What the task asks: Please copy out every line of the records below character for character.

(Saved data entries)
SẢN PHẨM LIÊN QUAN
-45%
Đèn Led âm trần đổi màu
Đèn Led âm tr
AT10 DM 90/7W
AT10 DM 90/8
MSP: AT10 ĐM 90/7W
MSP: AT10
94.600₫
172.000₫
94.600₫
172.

Finished task:
SẢN PHẨM LIÊN QUAN
-45%
Đèn Led âm trần đổi màu
Đèn Led âm tr
AT10 DM 90/7W
AT10 DM 90/8
MSP: AT10 ĐM 90/7W
MSP: AT10
94.600₫
172.000₫
94.600₫
172.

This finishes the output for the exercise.